• AUSGANGSTEXT:
.....

# Illusttrator CS - Vektor zeichnen



## josDesign (18. Juni 2004)

So Freunde!

Ich gebs auf!

Ich habe jetzt Jahre lang mit Corel Draw gezeichnet und muss sagen da beherrsch ich das ganze...

aber im Illustrator CS kenn ich mich nicht aus...

Wie kann ich da einzelne Pfadpunkte zu Kurven umwandeln, usw.... 

Gibts irgendwo eine Beschreibung... in der Hilfe steht auch nicht viel!


----------



## thoru (18. Juni 2004)

Hallo josDesign,

im Flyout vom Pfadwerkzeug befindet sich das 
Anker-Punkt-konvertieren-Werkzeug. Damit kannst du
die Knotenpunkte in Kurvenpunkte umwandeln. Mit
Unterstützung der ALT-Taste (Windows) wandelst du
den Knotenpunkt in einen Eckpunkt um. Dies geht aber
nur für den einen Punkt den du behandelst.

.....

• DATENSÄTZE:
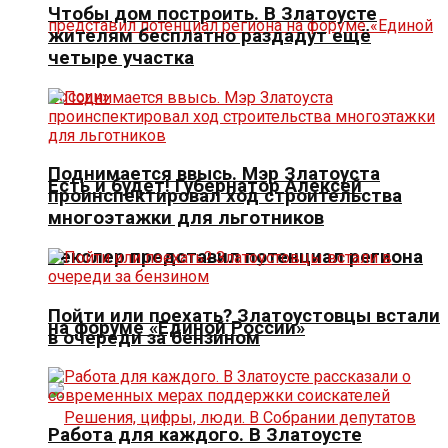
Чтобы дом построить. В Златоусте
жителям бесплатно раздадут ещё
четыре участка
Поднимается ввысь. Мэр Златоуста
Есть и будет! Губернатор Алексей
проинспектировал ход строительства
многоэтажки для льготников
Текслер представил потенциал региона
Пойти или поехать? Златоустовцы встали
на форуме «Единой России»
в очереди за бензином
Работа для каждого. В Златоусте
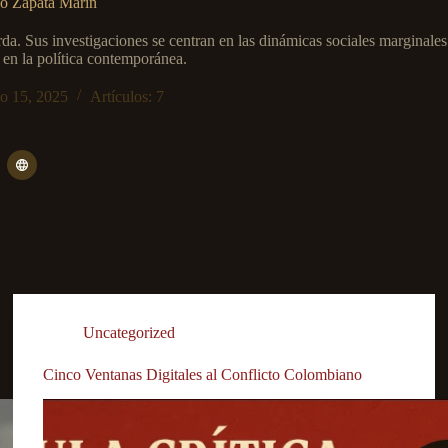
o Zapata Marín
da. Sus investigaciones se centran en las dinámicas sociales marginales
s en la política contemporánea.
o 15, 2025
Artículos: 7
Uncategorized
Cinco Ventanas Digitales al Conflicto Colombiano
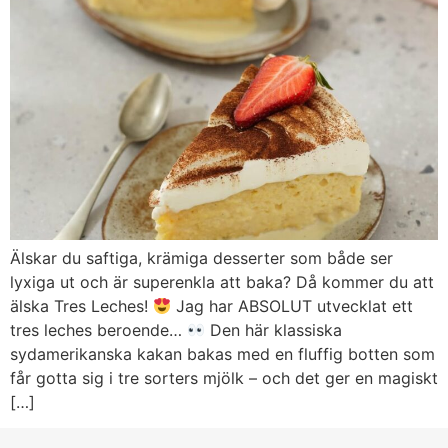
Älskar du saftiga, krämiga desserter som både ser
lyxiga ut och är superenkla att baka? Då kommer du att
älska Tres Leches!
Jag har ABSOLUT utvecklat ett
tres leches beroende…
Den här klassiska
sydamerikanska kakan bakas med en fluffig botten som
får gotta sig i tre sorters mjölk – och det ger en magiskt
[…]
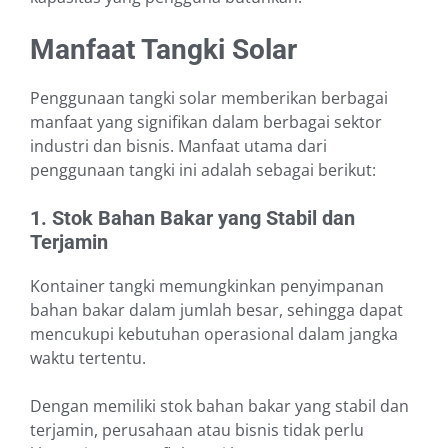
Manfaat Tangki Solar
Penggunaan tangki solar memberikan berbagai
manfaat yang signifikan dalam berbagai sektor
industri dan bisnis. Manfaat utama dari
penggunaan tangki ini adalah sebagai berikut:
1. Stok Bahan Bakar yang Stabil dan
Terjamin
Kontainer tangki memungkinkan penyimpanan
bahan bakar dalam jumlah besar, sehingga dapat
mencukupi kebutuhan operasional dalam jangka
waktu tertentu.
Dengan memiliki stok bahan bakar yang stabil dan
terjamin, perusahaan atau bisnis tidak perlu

.....

• AUFGABEN:
A – Überarbeite in den Datensätzen den Abschnitt von der Zeile mit „Älskar du saftiga, krämiga“ bis zum Ende der Datensätze und ersetze darin „mjölk“ durch „grädde“, ohne sonst etwas zu ändern. Lass die Bilder in der Antwort weg.
B – Führe den Forenthread zum Vektorzeichnen in Illustrator CS an der Stelle fort, an der er endet.

• ANTWORTEN:
A –
Älskar du saftiga, krämiga desserter som både ser
lyxiga ut och är superenkla att baka? Då kommer du att
älska Tres Leches!
Jag har ABSOLUT utvecklat ett
tres leches beroende…
Den här klassiska
sydamerikanska kakan bakas med en fluffig botten som
får gotta sig i tre sorters grädde – och det ger en magiskt
[…]
Manfaat Tangki Solar
Penggunaan tangki solar memberikan berbagai
manfaat yang signifikan dalam berbagai sektor
industri dan bisnis. Manfaat utama dari
penggunaan tangki ini adalah sebagai berikut:
1. Stok Bahan Bakar yang Stabil dan
Terjamin
Kontainer tangki memungkinkan penyimpanan
bahan bakar dalam jumlah besar, sehingga dapat
mencukupi kebutuhan operasional dalam jangka
waktu tertentu.
Dengan memiliki stok bahan bakar yang stabil dan
terjamin, perusahaan atau bisnis tidak perlu

B –
cu
thoru


----------



## josDesign (21. Juni 2004)

Ahja.... jetzt versteh ich das schon einigermaßen...

Aha.... Ja.... Wart mal...........


[15 Min später:] OK, kenn mich aus... ich war ein bisschen verwöhnt von Corel DRAW!
Danke vielmals!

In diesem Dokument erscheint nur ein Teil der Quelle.